Introduction
Turing.jl is a general-purpose probabilistic programming language (PPL), written fully in Julia. It originated in the UK, and is approachable for researchers familiar with Matlab, Python and R. Turing.jl has been used extensively for applied data science applications, and is rapidly growing: it has been downloaded more than 16,000 times in 2022, 1,900 GitHub stars, and over 300 citations. In this project, we plan to extend Turing.jl to
- facilitate collaborative, multi-dataset analyses through compositionality and modularity
- enable Bayesian PPL-enabled analysis of huge data through embedding massive parallelisation;
- improve its usability through community consultation to inform improved application programming interface (API) design.
Project aims
Our programme of work is spread across three work packages (WPs):
- WP1: Compositional and modular probabilistic programming.
We plan to develop easy-to-use functionality in Turing.jl for composing sub-model architectures, and tools for probabilistic composition of multiple Turing.jl models.
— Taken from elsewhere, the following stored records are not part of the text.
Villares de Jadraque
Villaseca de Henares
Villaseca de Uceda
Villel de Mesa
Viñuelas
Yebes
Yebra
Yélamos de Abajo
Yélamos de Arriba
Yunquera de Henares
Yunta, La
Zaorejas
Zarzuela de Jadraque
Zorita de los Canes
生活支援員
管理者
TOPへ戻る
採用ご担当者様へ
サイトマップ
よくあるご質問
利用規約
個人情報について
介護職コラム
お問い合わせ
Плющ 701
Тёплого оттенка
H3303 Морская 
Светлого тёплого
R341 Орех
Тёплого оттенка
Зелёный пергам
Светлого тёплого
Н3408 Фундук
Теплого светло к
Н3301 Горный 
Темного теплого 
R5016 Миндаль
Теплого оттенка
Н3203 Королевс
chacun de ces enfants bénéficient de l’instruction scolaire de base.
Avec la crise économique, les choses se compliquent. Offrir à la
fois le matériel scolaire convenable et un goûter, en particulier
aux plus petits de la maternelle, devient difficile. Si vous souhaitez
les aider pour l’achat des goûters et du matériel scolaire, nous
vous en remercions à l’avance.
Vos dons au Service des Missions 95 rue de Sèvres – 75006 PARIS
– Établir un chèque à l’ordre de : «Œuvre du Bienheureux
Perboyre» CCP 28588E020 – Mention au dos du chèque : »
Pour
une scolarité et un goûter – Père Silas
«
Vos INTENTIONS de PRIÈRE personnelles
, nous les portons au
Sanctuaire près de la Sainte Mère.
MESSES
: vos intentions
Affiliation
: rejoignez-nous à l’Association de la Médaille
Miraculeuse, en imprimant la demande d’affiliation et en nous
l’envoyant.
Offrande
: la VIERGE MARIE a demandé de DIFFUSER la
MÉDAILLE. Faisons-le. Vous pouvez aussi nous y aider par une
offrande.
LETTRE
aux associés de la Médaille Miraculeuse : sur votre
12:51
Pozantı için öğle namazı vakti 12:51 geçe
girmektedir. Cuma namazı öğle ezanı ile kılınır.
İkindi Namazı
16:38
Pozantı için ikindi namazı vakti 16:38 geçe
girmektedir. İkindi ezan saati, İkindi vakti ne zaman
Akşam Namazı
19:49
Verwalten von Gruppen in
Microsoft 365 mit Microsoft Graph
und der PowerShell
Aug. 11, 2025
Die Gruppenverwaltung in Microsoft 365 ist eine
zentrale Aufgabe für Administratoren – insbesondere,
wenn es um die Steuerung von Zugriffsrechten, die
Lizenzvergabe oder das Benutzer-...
This will be for both composing sub-models architectures within a Turing.jl model, and for composing separate Turing.jl models.
- WP2: Scalability and speed improvements
We plan to transform the scalability and speed of Turing.jl by (A) improving automatic differentiation (AD) through integration with with EnzymeAD; and (B) augmenting inference with massively parallel sampling strategies (multithreading, distributed computing, GPU) for simulation-based inference, such as particle filtering and Markov chain Monte Carlo (MCMC).
- WP3: Community projects, usability and educational materials.
We plan to enhance user interface/experience/API and create secondary school- and undergraduate-level courses, building on curriculum development research with the Cambridge Mathematics Project, focusing on user accessibility and educational outreach. We will perform comprehensive user studies on Turing.jl language usability, improve syntactic and interactive features for Turing.jl, and develop intuitive tools and teaching methods for Bayesian statistics at the high school level.